Discussion: this is the core function of the site. Fellows can get involved by creating online discussions (threaded blog posts and comments) or offline discussions (meetups) relating to a project. The result of all this activity is reflected on the site, and the most active projects rise to the surface.

Support: making connections and expressing appreciation. Fellows can act as match-makers, promoting events to each other, making introductions between other fellows, recommending projects, and inviting each other to blog discussions. If they want to, they can also 'pledge support' - which is either public (visible on the project page) or private (a message to the project initiator).

This is basically a more abstract expression of what Norah, Simon and Trevor were doing yesterday, but in abstracting it, we're now wondering what processes we're missing out on.

How do people already support 'social innovation'? What other existing processes could we augment? Can anyone see any glaring holes here? Any unnecessary steps?

More soon... hopefully with some screenshots from the bleeding edge!

4 comments:

davidwilcox said...

Saul - that's fascinating and makes sense in the project flow... however, it does assume that there are Fellows out there rarin' to go with project ideas, and convinced that RSA is the best place to incubate them.
There's an old adage - relationships before ideas, reflection before action.
Does RSA know of projects and networks ready to go? What will be the front-end mechanisms to help develop and broker relationships? What offer will RSA make to project proposers that makes it worth investing the effort? What face-to-face activities will help develop the trust and enthusiasm for trying the system?
Is that within your brief?
If not, could someone from RSA help clarify?

Andy Gibson said...

Thanks David. It's definitely part of our remit to identify what will build trust and encourage collaboration between the fellowship, but perhaps because of the 22nd deadline we may appear to be solely focussed on code right now!
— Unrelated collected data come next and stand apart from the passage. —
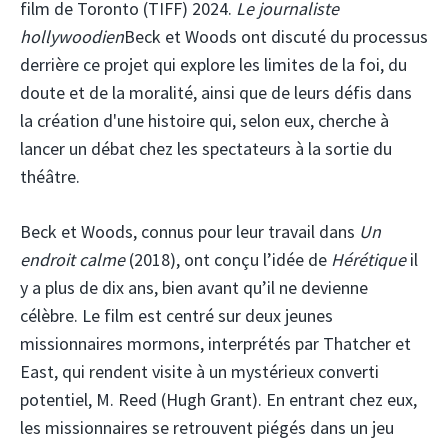
film de Toronto (TIFF) 2024.
Le journaliste
hollywoodien
Beck et Woods ont discuté du processus
derrière ce projet qui explore les limites de la foi, du
doute et de la moralité, ainsi que de leurs défis dans
la création d'une histoire qui, selon eux, cherche à
lancer un débat chez les spectateurs à la sortie du
théâtre.
Beck et Woods, connus pour leur travail dans
Un
endroit calme
(2018), ont conçu l’idée de
Hérétique
il
y a plus de dix ans, bien avant qu’il ne devienne
célèbre. Le film est centré sur deux jeunes
missionnaires mormons, interprétés par Thatcher et
East, qui rendent visite à un mystérieux converti
potentiel, M. Reed (Hugh Grant). En entrant chez eux,
les missionnaires se retrouvent piégés dans un jeu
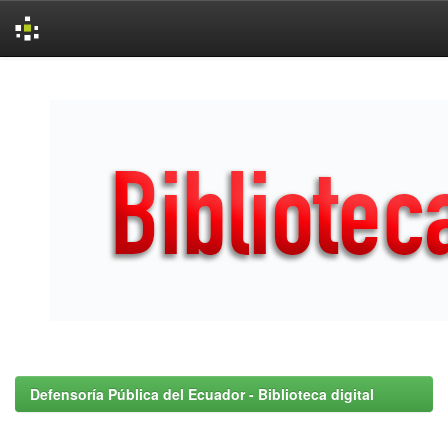
Skip
navigation
Defensoría Pública del Ecuador - Biblioteca digital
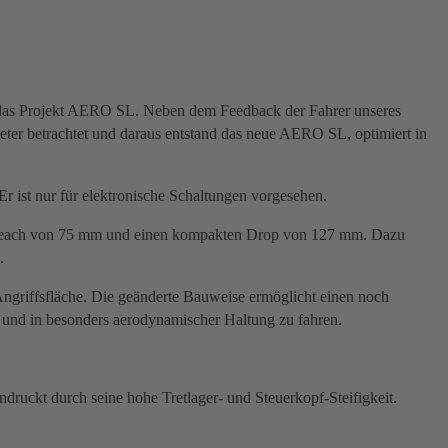
 an das Projekt AERO SL. Neben dem Feedback der Fahrer unseres
er betrachtet und daraus entstand das neue AERO SL, optimiert in
 ist nur für elektronische Schaltungen vorgesehen.
en Reach von 75 mm und einen kompakten Drop von 127 mm. Dazu
.
ngriffsfläche. Die geänderte Bauweise ermöglicht einen noch
n und in besonders aerodynamischer Haltung zu fahren.
druckt durch seine hohe Tretlager- und Steuerkopf-Steifigkeit.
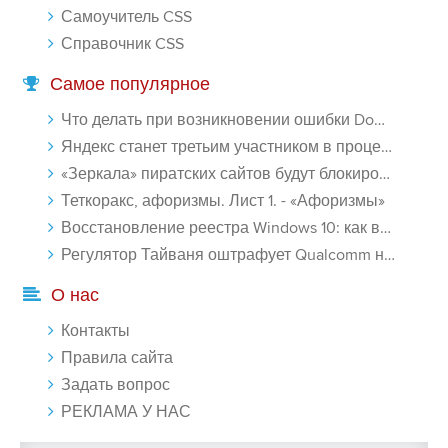
Самоучитель CSS
Справочник CSS
Самое популярное
Что делать при возникновении ошибки Download interrupted в Chrome - «Windows»
Яндекс станет третьим участником в процессе ФАС против Google - «Интернет»
«Зеркала» пиратских сайтов будут блокироваться! - «Интернет»
Теткоракс, афоризмы. Лист 1. - «Афоризмы»
Восстановление реестра Windows 10: как восстановить реестр Виндовс 10 - «Windows»
Регулятор Тайваня оштрафует Qualcomm на $774 млн - «Новости сети»
О нас
Контакты
Правила сайта
Задать вопрос
РЕКЛАМА У НАС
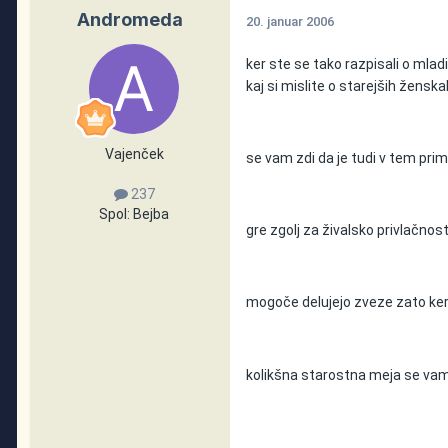
Andromeda
20. januar 2006
ker ste se tako razpisali o mla
kaj si mislite o starejših ženska
Vajenček
se vam zdi da je tudi v tem pri
237
Spol:
Bejba
gre zgolj za živalsko privlačnos
mogoče delujejo zveze zato ker 
kolikšna starostna meja se vam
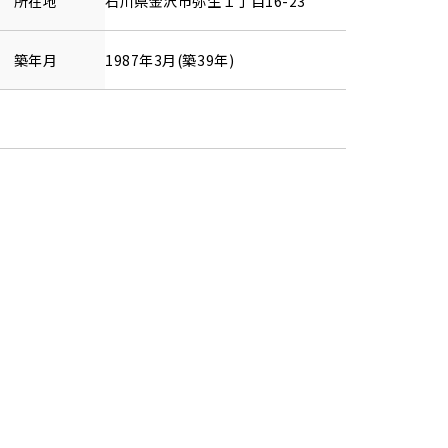
所在地
石川県
金沢市
弥生
１丁目16-23
築年月
1987年3月(築39年)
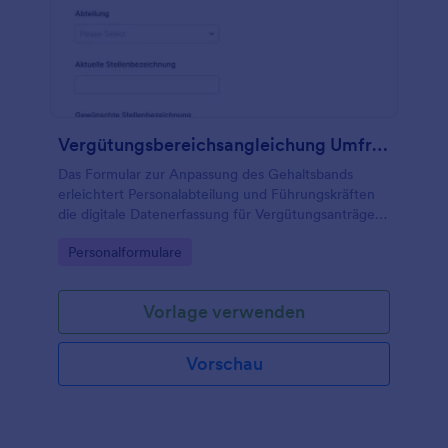
Vergütungsbereichsangleichung Umfrage
Das Formular zur Anpassung des Gehaltsbands
erleichtert Personalabteilung und Führungskräften
die digitale Datenerfassung für Vergütungsanträge,
inklusive einheitlicher Formularantworten und klarer
Go to Category:
Personalformulare
Weiterleitung im internen Prozess.
Vorlage verwenden
Vorschau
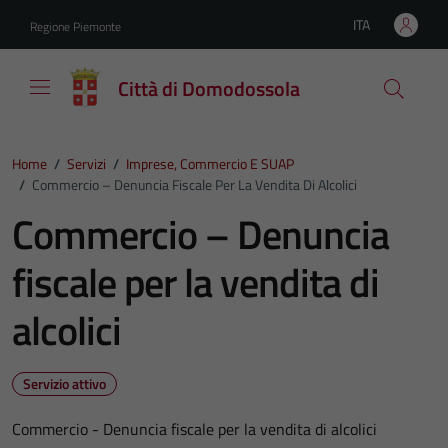
Vai ai contenuti
Vai al footer
ITA
Regione Piemonte
Lingua attiva:
Città di Domodossola
Home
/
Servizi
/
Imprese, Commercio E SUAP
/
Commercio – Denuncia Fiscale Per La Vendita Di Alcolici
Commercio – Denuncia
fiscale per la vendita di
alcolici
Servizio attivo
Commercio - Denuncia fiscale per la vendita di alcolici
Our essential plan is to create a prototype which makes something new possible, and then to see how this new possibility is received by the fellows. We'll see what feedback we get this Friday, and on 22nd, and then we can explore what offline factors would help too (as we've already discussed). Perhaps we can also discuss the current levels of trust and enthusiasm within the fellowship on Monday too?

As for front-end mechanisms to develop and broker relationships, that's the other key part of our development. The face-to-face meetings should give us a great opportunity to see how these relationships happen offline, and then we'll have a better idea of how technology could help. We already have a few ideas though.

Not sure if that clarifies things completely, but it's good to talk about all this. We'll need to address all these issues if we're going to make this project work.

davidwilcox said...

Thanks Andy - sounds promising. It's really helpful to have a development approach which should tease out the whole process,even if you have to start with the tech for reasons you explain. Looking forward to meeting on Friday

PeterC said...

Saul

Really great to be able to look in as you go - thank you.

In relation to "gaps" just two tentative thoughts:

First is there a risk of twin unconnected tracks - real and virtual discussion - developing around the same issue? In which case might there be a way to connect them: for instance if "real" meetings were linked conference call style (Skype for instance) so those out of the local area could drop in and participate; and/or recording for later catch up (although the bloggers are doing a great job anyway!).

Second might real-time on-line encounters (again perhaps themes at regular times) be a way to fuel discussion and build trust, again for those further flung? Use of low-carbon means to optimise connections.

Both of these would need publishing of event timings and easy links.